Thursday, November 18, 2010

Life Links 11/18/10

The Live Action blog has a video by the Citizens for a Pro-Life Society showing what they discovered at abortion clinic dumpsters, including the remains of a number of unborn children aborted in the first trimester.

The LA Times has a piece by Valerie Ulene, M.D. about how unplanned pregnancies and how most of them happen when women fail to use contraceptives or use them improperly/inconsistently. Unsurprisingly, it's not prolifers who are to blame for the vast majority of women failing to use contraception.
A study published in 2009 in the Journal of Family Practice found that among contraception non-users, 87% cited at least one of the following reasons: "just not thinking about birth control," "not planning to have sex," "getting caught up in the heat of the moment" or "just went with the flow."
With few exceptions, unintended pregnancies are not "accidents." They are predictable consequences of having sex without contraception.

William Saletan now shares his advice for pro-choicers.
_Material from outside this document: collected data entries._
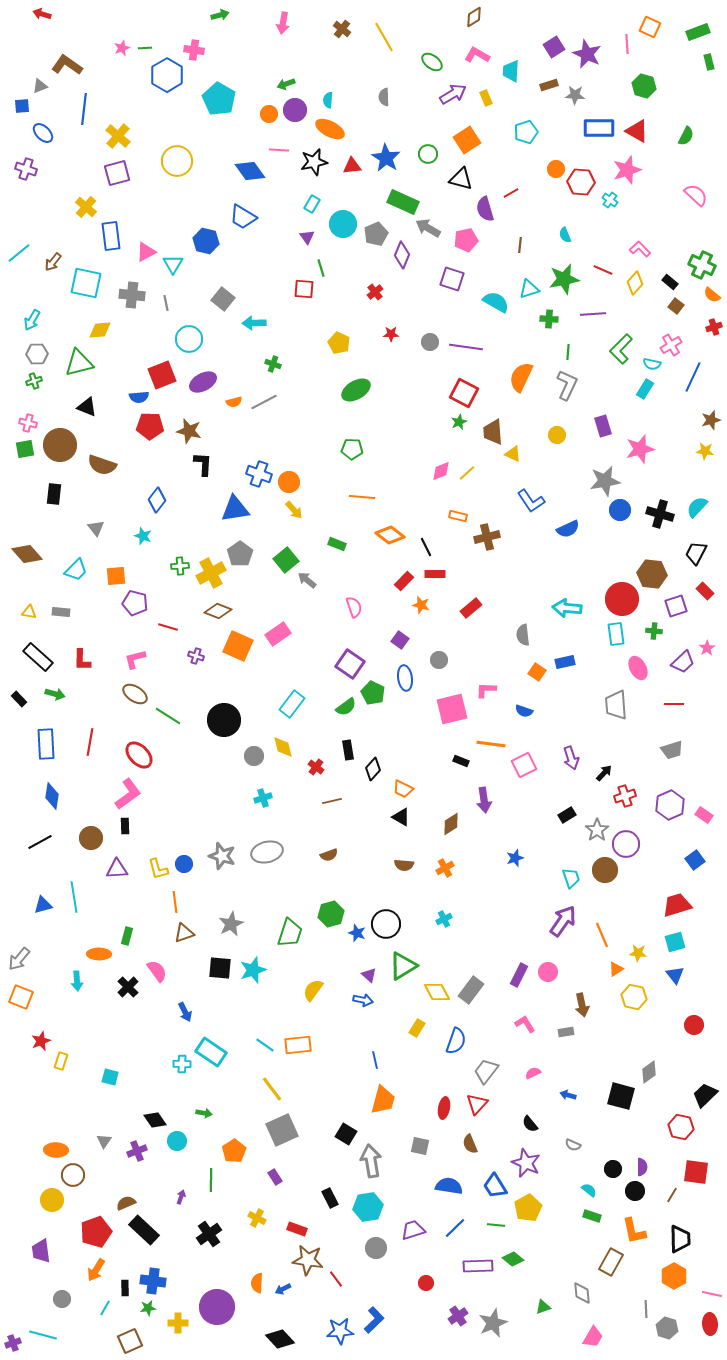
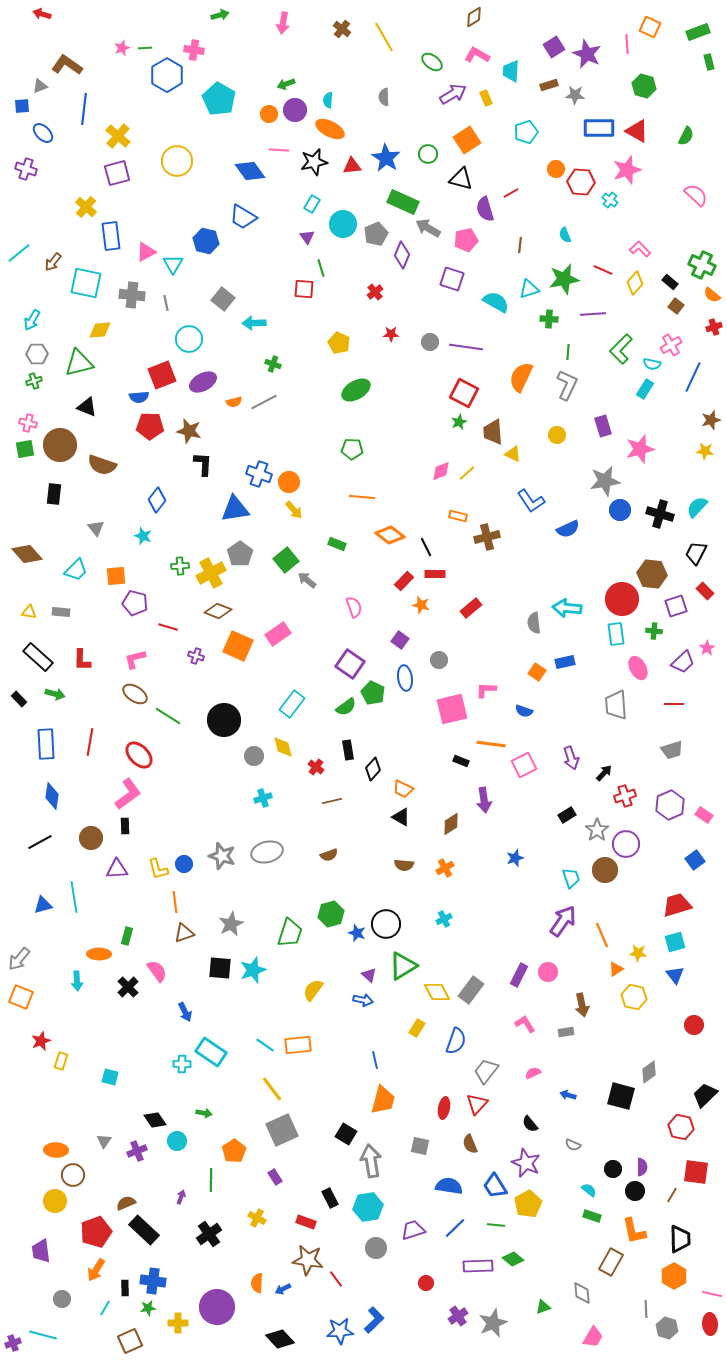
gray semicircle at (523, 635): moved 11 px right, 12 px up
yellow circle at (52, 1200): moved 3 px right, 1 px down
yellow pentagon at (528, 1208): moved 4 px up
red rectangle at (297, 1229): moved 9 px right, 7 px up
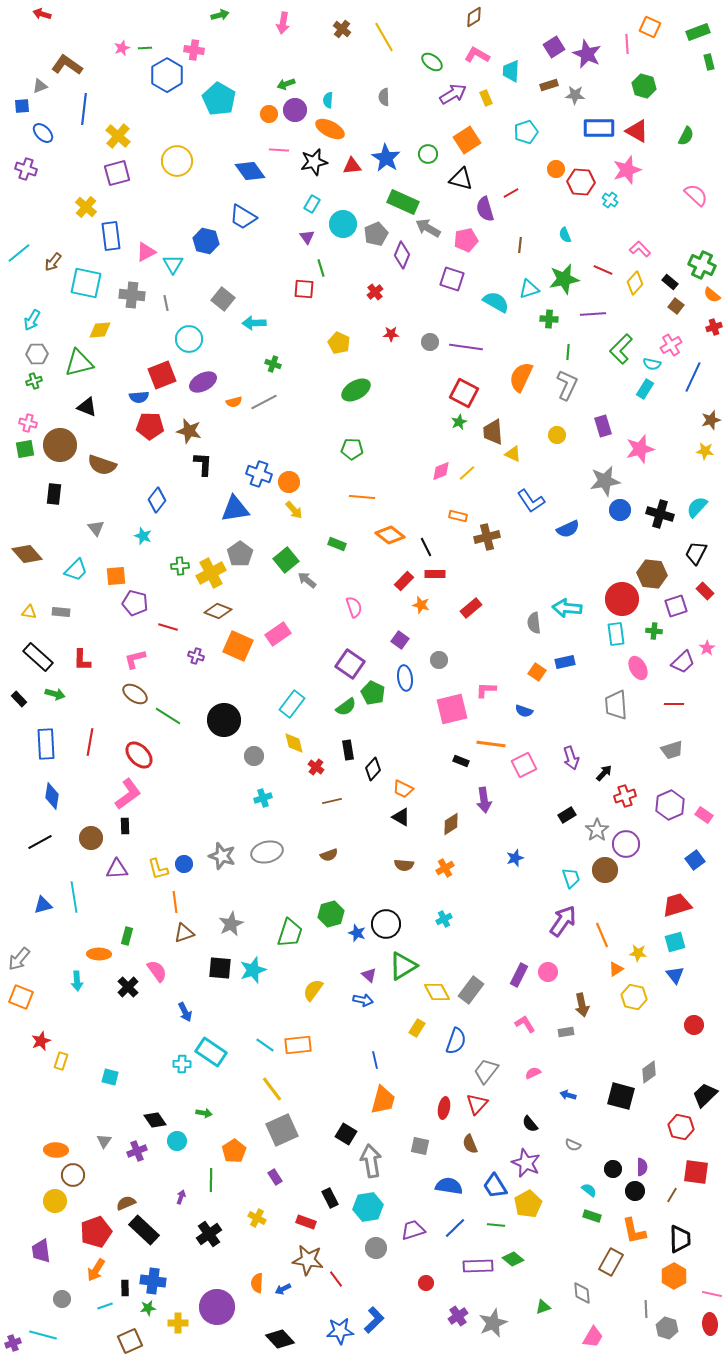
yellow diamond at (283, 747): moved 11 px right, 4 px up
cyan line at (105, 1308): moved 2 px up; rotated 42 degrees clockwise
I doubt pro-choicers are going to be taking him up on any of them (except #2 which they already claim to support) since they either completely undermine the slogan that pro-choicers "trust women" (moralizing about contraception, stigmatizing women who don't use contraception when they don't want to get pregnant and targeting women who get repeat abortions) or would hurt the abortion industry (embracing the value of the unborn and considering more restrictions on 2nd trimester abortions).

On abortion clinic in Yakima, Washington closed on Monday. Looks like an example of another independent clinic losing its business to Planned Parenthood.
"It's regrettable. We'd rather not have to close," said Beverly Whipple, one of the clinic's founders who steered it through turbulent times in the face of early anti-abortion protests.

She said that with the expansion of Planned Parenthood abortion services in recent years, the region is now overserved. "There isn't the patient volume for two main providers," Whipple said.